Nadie se ponía incondicionalmente de su lado, la guiaba en la dirección correcta o la ayudaba. Pensó que Dios sería diferente, pero era demasiado ingenua. No podía controlar la rabia que le producía su inocencia ignorante.

—Sabía que las cosas no podían salir tan bien.

¡Zas!

Murmullos y golpes resonaban en la habitación más occidental de la elegante mansión De Mare.

* * *

Ariadne creía firmemente que estaba sola en el mundo, pero no era cierto. Había olvidado temporalmente a Sancha, que llegaría a seguir a su señora hasta las llamas del infierno si fuera necesario.

¡Zas!

Al oír los golpes dentro de la habitación de su señora, Sancha rodeó ansiosamente el pasillo fuera de su habitación.

Luchó contra el impulso de entrar corriendo, llorar a moco tendido e impedir que su señora se hiciera daño, porque sabía muy bien lo obstinada que era.

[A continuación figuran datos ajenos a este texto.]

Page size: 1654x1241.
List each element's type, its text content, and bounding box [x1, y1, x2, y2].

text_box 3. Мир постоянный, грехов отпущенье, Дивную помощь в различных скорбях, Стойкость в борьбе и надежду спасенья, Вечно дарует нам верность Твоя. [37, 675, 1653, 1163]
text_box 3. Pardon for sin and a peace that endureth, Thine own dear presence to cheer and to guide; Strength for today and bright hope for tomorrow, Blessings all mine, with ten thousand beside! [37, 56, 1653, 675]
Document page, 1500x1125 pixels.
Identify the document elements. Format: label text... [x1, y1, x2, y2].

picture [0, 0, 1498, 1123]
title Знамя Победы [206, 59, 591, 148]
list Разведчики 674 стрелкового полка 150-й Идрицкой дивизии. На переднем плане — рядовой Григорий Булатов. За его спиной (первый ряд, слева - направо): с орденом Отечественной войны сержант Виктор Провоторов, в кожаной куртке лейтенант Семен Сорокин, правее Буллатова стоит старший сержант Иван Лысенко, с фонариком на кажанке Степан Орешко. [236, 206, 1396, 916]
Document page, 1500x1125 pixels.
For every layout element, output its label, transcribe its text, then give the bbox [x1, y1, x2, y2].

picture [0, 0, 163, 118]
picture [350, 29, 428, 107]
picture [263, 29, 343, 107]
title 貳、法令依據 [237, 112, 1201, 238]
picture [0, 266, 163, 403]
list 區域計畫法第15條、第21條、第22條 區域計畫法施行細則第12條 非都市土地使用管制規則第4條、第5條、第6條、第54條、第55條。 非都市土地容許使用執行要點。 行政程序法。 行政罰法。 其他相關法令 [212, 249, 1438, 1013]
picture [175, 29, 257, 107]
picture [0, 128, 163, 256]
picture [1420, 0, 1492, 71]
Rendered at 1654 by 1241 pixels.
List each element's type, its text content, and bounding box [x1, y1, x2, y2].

Si eso la detuviera, ya habría actuado hace tiempo.

'Debe haber alguien que pueda ayudar…'

Si Ariadne fuera cualquier otra dama noble de su edad, Sancha habría acudido a sus padres y les habría pedido ayuda, pero el Cardenal De Mare no la ayudaría. Y él no era la persona adecuada a quien pedírselo.

Su señora era un ángel bajado del cielo. Pensándolo bien, sólo había unas pocas personas cercanas a ella. Había muchos a los que cuidaba, pero no encontraba a nadie que pudiera ocuparse de ella. Era como si la sociedad la tratara como a una huérfana abandonada a su suerte en el mundo.

'Pero hay alguien que se me ocurre…'

Le vino a la mente Julia de Baltazar. Era lo más parecido a una amiga entre los conocidos de Ariadne.

Sería un descaro por parte de Sancha contarle los detalles a Lady Julia, e incluso si consiguiera traerla, Lady Ariadne podría decir que no.

Pero, ¿y si la señora Julia la visitara de verdad, y las dos dieran un paseo y hablaran tomando una taza de té? Sancha deseaba desesperadamente liberar a Ariadne de su habitación, la prisión en la que se había encerrado.

—Escribamos una carta.

Sancha empezó a escribir los caracteres que había aprendido de Lady Ariadne. Escribió cada letra con claridad en el pergamino.